Conferees Set Pentagon Budget

Team Infidel

Forum Spin Doctor
Washington Post
November 7, 2007
Pg. 4
By Walter Pincus, Washington Post Staff Writer
House and Senate negotiators yesterday approved a $459 billion Defense Department appropriations bill that pays for weapons systems and annual military expenses but, at the insistence of Democrats, includes only a quarter of the $196 billion President Bush sought to continue fighting next year in Iraq and Afghanistan.
Instead, the remaining $146 billion for combat operations will be in a second bill that will also contain language about troop withdrawals. Both measures are likely to head to the House floor this week.
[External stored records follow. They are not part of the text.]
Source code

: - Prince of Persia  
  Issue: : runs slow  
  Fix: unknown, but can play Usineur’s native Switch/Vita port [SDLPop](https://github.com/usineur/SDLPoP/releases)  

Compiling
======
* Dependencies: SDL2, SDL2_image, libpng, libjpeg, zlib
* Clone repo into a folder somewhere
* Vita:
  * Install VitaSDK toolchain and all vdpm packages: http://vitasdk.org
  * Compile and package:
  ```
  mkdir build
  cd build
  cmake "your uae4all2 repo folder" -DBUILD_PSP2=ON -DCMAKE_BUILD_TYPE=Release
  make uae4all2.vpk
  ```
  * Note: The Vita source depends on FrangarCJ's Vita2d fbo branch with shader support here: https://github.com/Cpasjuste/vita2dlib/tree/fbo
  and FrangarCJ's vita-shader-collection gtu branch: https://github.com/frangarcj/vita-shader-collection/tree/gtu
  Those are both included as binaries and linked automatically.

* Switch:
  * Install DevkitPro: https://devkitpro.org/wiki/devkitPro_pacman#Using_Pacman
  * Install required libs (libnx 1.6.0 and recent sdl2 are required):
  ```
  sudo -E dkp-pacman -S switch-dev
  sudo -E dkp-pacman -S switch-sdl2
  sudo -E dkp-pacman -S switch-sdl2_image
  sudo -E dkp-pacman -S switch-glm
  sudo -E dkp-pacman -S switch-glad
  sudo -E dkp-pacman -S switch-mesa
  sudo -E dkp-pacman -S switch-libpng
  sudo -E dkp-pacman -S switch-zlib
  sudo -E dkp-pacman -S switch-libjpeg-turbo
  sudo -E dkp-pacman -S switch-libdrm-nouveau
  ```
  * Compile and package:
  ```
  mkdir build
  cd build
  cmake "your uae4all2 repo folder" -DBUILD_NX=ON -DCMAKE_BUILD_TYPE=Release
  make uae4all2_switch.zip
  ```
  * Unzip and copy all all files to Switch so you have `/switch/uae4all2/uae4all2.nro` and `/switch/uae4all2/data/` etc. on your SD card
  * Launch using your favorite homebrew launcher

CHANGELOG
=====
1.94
Saying that the public wants the war to end, Rep. John P. Murtha (D-Pa.), chairman of the House Appropriations subcommittee on defense, told reporters, "We'll take it step by step."
The compromise bill includes $8.7 billion for the administration's missile defense program, but lawmakers eliminated $85 million that would have paid for preparing controversial missile interceptor sites in Poland and a targeting radar in the Czech Republic. The missile defense program has drawn strong objections from Russian President Vladimir Putin and is not popular with either Poles or Czechs.
The House and Senate conferees halved money for developing the controversial Reliable Replacement Warhead program, which aims to produce a new nuclear warhead by 2012. The $15 million appropriated is limited to design and cost-study activities, a move that ensures that the next president, and not Bush, will decide whether to seek congressional approval for the new nuclear weapon.
Lawmakers approved $11.6 billion to pay for Mine-Resistant Ambush Protected Vehicles, which are being rushed to Iraq to better protect U.S. troops from makeshift bombs. Such weapons -- commonly known as improvised explosive devices, or IEDs -- have been a particularly lethal threat to U.S. soldiers.